♪ 都会では空に浮かんで暮らすらし地面がどこに有るかも知らず
今、短歌は若い人に人気のようでブームと言ってもいいくらいなもののようです。俳句ブームの陰で、ケータイでのネット短歌などアプローチも簡単に出来て、添削もしてくれたり他の人の歌に触れる機会も多く、身近なものになっている。結社に入らずに切磋琢磨するのが難しかった時代とは大きく異なり、好きな時に好きなように詠み、即座にリアクションがあるのが身近になっている理由でしょう。
俳句よりも文字数が多いく、自己表現するにはちょうどいいのかもしれない。平易な言葉でストレートに心を表現することの快感とカタルシス効果もある。その上、日本語表現の奥深さと面白さを再認識する機会にもなって、始めてみたら「やめられないとまらない、知的なあそび」ってところでしょうか。コロナ禍で抑圧されている諸々のはけ口と、歌を通して見知らぬ人との交流ができ、心の救いにもなっているのでしょう。
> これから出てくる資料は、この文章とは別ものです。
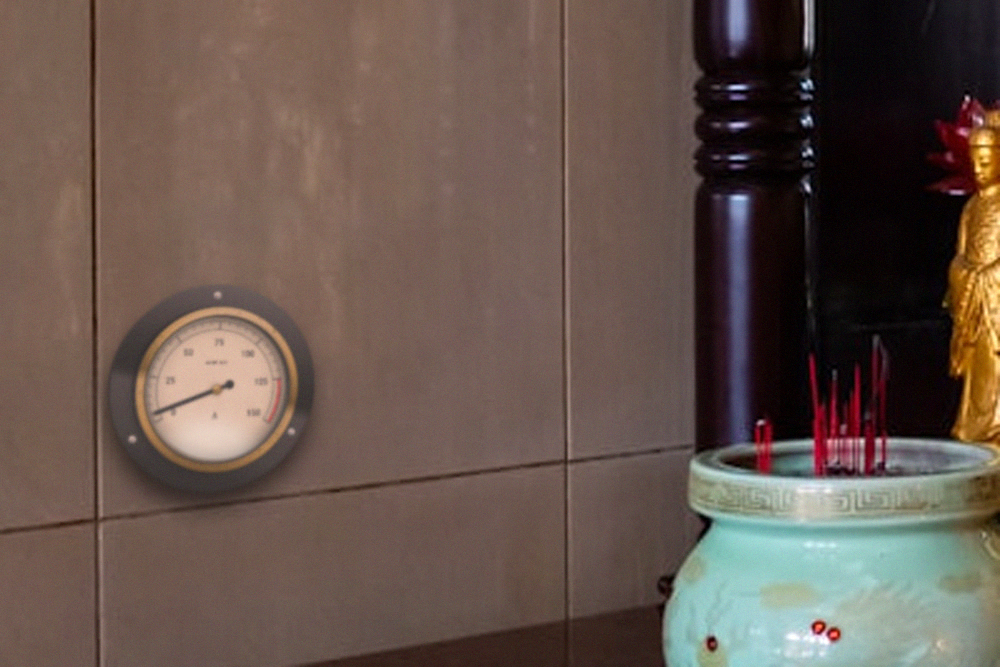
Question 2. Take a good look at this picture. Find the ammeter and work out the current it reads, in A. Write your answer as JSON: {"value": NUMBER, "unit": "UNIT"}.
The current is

歌を注文する人がたくさんいて、途切れることがないということに驚かされる。1万円出してでもこの人に歌を詠んでもらいたいと思う心境は? 切実なテーマが増えているという時代背景があって、こころの奥底に抱えているものに光を当ててほしいという叫びなのかもしれない。話を聞いてもらうだけで随分心がと軽くなるとは言いますが、一歩踏み込んだところで捕まえていてほしいとの願いなのでしょうか。
木下龍也の歌は、俵万智の歌にも通じるとても分かりやすい、それでいて心をぎゅっと掴まれるような感覚の歌が多い。読み手の立ち位置と実態が浮かび上がってきて、作者に共感している自分を発見する。
俵万智の「未来のサイズ」は読みましたが、彼の歌集は読んだことがなかった。
新鋭短歌シリーズより
つむじ風、ここにあります 菓子パンの袋がそっと教えてくれる
空を買うついでに海も買いました水平線は手に入らない
あの羽は飾りなんだよ重力は天使に関与できないからね
飛び上がり自殺をきっとするだろう人に翼を与えたならば
一本の道をゆくとき風は割れ僕の背中で元に戻った
日だまりのベンチで僕らさくら散る軌道を予測していましたね
針に糸通せぬ父もメトロでは目を閉じたまま東京を縫う
右利きに矯正されたその右で母の遺骨を拾う日が来る
疑問符のような形をした祖母がバックミラーで手を振っている
いくつもの手に撫でられて少年はようやく父の死を理解する
風に背を向けて煙草に火をつける僕の身体はたまに役立つ
雑踏の中でゆっくりしゃがみこみほどけた蝶を生き返らせる
自転車に空気を入れる精密な自分の影に涙しながら
B型の不足を叫ぶ青年が血のいれものとして僕を見る
たくさんの孤独が海を眺めてた等間隔に並ぶ空き缶
夕暮れのゼブラゾーンをビートルズみたいに歩くたったひとりで
ハンカチを落としましたよああこれは僕が鬼だということですか
自販機のひかりまみれのカゲロウが喉の渇きを癒せずにいる
鮭の死を米で包んでまたさらに海苔で包んだあれが食べたい |
「つむじ風、ここにあります 菓子パンの袋がそっと教えてくれる」の歌を東直子氏が解説している。
街の片隅に流れてきた風が、ビルの間でつむじ風となった。菓子パンを包んでいた薄いビニール袋が、その風で旋回している。「つむじ風、ここにあります」という、個人商店の手書き文字でさりげないアピールのようなやさしい口調が胸にしみる。ゴミとして捨てられる運命の菓子パン袋が、誰にも気づかれなかったつむじ風の存在を顕在化させた。世界の片隅で、短歌という小さな器によって自分の存在をこの世に示そうとしている作者自身とも重なる。
俵万智が釈超空賞を受賞したぐらいだから、短歌の世界はここ10年の間にものすごく変わってきた。若い人たちが過去にとらわれずにどんどん新しい歌を詠んで、日本語の良さを再認識してくれることは長いこと生きてきた日本人にとってはとても有り難いことだと思う。
日本語の良さを、定型という枠の中だからこそ、より一層その奥深い豊かさを知ってほしいと思う。“日本語バンザイ、短歌バンザイ!”